If your child persistently gets temporary exclusions, they may end up with a permanent one if things don’t get better. A school who do not have a nurture zone may exclude for persistent breaking of behaviour policy, or being so disruptive it stops other children from learning.
It is also possible for a child to get excluded for a single incident. Some schools have ‘zero-tolerance’ policies on some behaviours, and will exclude immediately and permanently if these behaviours happen. Common zero-tolerance topics are:
- Attacks on staff
If your child has committed an offence in these categories there may be little you can do except work with the school and the local authority to find a new educational provider.
Whatever the reason for permanent exclusion, your child will need some support. Being excluded from your community is highly damaging emotionally, and creates a issue around self esteem, and sometimes around feeling safe. Moving to a new school can be frightening, especially if your child doesn’t know anyone. They are also starting with a ‘label’ which can draw them straight into the peer group which will not support making better choices in the future.
Sadly when children are excluded it doesn’t tend to come with the support needed. Children who are experimenting with drugs need educating, and support. Those carrying weapons are likely to be feeling extreme fear, or be involved in dangerous situations. If a child has attacked a member of staff they are clearly struggling to manage their emotions.
For you, the parent, permanent exclusion can be really frightening. You may find yourself worrying about whether your child will be able to get a decent education, how you are going to work with your child not at school. You might worry about what other people think, or whether this is somehow your fault. Make sure you get support for you! Whether that is a trusted friend to talk to, or professional guidance, it is vital you are able to stay calm and focused on moving forward.
Avoid voicing your fears to your child. This will only worsen the internal anxiety they feel around their exclusion. Don’t tell them that they’ve ruined their future. You may feel worried about that, but there are plenty of ‘excluded children’ who go on to have perfectly good lives and careers. I have worked with many, and I am one myself.
The biggest message I can give you is to seek support for your child. Children do not get permanently excluded without some underlying issues.
Not meeting need:
A school who cannot meet the needs of a pupil, because of SEN, mental
health or additional needs, may end up excluding for behaviour as the situation gets worse. This is extremely frustrating for you, the parent. However, as your child is legally entitled to a ‘suitable’ education, this is sometimes the catalyst to a local authority finding a more specialist placement for your child.
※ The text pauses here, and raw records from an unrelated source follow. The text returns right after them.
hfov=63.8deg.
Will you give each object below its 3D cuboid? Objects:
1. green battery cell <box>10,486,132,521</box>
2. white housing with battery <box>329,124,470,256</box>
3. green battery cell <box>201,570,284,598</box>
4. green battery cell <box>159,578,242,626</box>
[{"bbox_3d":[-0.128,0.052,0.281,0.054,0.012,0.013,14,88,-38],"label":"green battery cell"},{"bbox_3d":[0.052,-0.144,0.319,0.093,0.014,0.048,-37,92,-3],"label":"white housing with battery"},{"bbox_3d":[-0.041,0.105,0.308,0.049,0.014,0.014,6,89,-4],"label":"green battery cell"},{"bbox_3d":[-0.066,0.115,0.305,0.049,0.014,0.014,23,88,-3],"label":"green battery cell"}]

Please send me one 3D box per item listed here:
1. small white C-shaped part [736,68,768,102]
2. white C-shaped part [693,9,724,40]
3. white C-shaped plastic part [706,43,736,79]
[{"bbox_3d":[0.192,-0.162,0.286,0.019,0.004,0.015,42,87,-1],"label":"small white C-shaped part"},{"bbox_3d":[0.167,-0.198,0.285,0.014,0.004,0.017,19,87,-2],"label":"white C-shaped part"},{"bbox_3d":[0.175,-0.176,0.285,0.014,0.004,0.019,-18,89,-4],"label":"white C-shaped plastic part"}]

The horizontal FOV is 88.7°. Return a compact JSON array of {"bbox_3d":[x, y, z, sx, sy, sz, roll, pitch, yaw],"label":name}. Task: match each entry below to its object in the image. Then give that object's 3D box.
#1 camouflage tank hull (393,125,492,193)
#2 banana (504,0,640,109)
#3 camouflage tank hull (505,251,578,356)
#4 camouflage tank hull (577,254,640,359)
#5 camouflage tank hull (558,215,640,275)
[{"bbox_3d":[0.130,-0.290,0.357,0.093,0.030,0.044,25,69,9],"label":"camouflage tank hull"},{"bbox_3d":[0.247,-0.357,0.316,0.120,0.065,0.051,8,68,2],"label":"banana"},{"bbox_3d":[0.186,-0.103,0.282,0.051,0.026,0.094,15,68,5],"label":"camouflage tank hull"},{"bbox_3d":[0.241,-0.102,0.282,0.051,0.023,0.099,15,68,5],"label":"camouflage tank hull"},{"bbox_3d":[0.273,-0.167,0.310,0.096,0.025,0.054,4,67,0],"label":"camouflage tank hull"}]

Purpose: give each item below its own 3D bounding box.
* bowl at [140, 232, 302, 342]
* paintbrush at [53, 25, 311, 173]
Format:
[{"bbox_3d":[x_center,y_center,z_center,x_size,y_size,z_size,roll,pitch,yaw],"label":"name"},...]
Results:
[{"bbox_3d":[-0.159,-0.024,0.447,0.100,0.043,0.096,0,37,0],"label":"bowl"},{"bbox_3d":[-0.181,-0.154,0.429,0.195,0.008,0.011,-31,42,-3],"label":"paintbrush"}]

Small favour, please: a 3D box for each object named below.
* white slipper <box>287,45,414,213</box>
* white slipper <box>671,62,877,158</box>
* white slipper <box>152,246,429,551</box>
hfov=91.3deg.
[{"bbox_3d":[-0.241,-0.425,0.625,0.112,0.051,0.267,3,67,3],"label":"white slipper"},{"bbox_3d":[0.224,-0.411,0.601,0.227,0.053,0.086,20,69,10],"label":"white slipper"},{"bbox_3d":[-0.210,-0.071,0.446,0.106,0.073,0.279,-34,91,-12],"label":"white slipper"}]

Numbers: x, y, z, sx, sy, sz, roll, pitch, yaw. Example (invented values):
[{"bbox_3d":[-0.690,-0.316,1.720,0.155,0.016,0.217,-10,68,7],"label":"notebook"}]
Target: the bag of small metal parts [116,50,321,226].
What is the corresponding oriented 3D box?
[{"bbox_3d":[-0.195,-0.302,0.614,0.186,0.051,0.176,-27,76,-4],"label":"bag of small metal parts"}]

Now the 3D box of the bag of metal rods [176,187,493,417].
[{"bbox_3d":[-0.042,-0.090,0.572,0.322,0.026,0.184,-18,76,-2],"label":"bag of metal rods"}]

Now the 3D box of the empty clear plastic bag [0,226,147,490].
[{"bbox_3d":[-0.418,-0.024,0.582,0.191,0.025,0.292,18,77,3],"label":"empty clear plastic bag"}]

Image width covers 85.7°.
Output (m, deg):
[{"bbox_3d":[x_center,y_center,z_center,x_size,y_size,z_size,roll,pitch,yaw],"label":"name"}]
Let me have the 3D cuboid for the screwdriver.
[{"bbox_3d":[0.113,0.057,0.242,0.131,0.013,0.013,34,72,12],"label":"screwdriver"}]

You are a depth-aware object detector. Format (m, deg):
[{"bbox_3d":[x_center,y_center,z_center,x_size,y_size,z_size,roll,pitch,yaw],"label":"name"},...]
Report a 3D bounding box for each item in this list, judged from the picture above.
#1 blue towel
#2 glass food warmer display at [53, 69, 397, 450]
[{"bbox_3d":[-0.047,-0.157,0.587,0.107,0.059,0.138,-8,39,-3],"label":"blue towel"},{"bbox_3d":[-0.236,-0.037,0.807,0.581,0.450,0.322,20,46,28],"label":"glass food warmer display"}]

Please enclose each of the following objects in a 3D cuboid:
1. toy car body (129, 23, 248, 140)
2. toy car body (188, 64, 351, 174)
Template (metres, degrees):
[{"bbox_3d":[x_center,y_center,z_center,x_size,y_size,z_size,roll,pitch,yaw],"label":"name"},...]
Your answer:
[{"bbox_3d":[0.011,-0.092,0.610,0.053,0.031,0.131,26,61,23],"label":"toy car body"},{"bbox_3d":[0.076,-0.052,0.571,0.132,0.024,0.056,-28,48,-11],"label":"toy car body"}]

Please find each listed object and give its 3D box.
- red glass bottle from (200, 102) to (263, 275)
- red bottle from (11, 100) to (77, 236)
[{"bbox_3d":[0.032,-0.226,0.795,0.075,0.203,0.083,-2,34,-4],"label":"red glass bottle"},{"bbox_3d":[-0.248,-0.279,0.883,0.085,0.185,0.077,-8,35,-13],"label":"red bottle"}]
In an ideal world it would never reach the point of exclusion. These children are not ‘being bad’. They are responding to an incorrect approach being used with them.
If this is the case, get in touch with your local authority immediately and start the process of finding another school. Do not wait for your authority to do all the work. As sad as it makes me to say this, you will get father faster if you are politely persistent.
In most countries, and certainly in the UK, you can appeal against a decision to exclude. If your child has been excluded for persistent low level behaviour I always advise you do this. The process is free, for you. Just be mindful that in the UK, if you win the appeal your child must return to that school. Some parents don’t feel they can trust the school with their child again.
Parenting a child who struggles with school – what about you?
When you are the parent who get’s constant calls from the school, has difficulty keeping your child engaged in learning – or is facing ongoing issues around exclusion – it is likely you will feel pretty worn down at times.
All you want, is to be able to send your child off to get an education, and have faith that they will be ok, and that they will be kind to others,
Try to remember that our education systems are for the most part a one size fits all model – which doesn’t fit all. Some kids will struggle hugely, others will not. If your child is one who struggles, this does not mean they are ‘bad’, it means they are finding it hard to cope.
If you are parenting a child who struggles with school, talk to them openly, and without judgement about their difficulties, and about their behaviour at school. A child who feels comfortable enough to tell you ‘why’ they are struggling is easier to support. They won’t do this if you go nuclear at the mention of any school based behaviours, or issues.
There are many highly successful people who found school terribly hard, so remember this is a chapter of their life, not the entire book.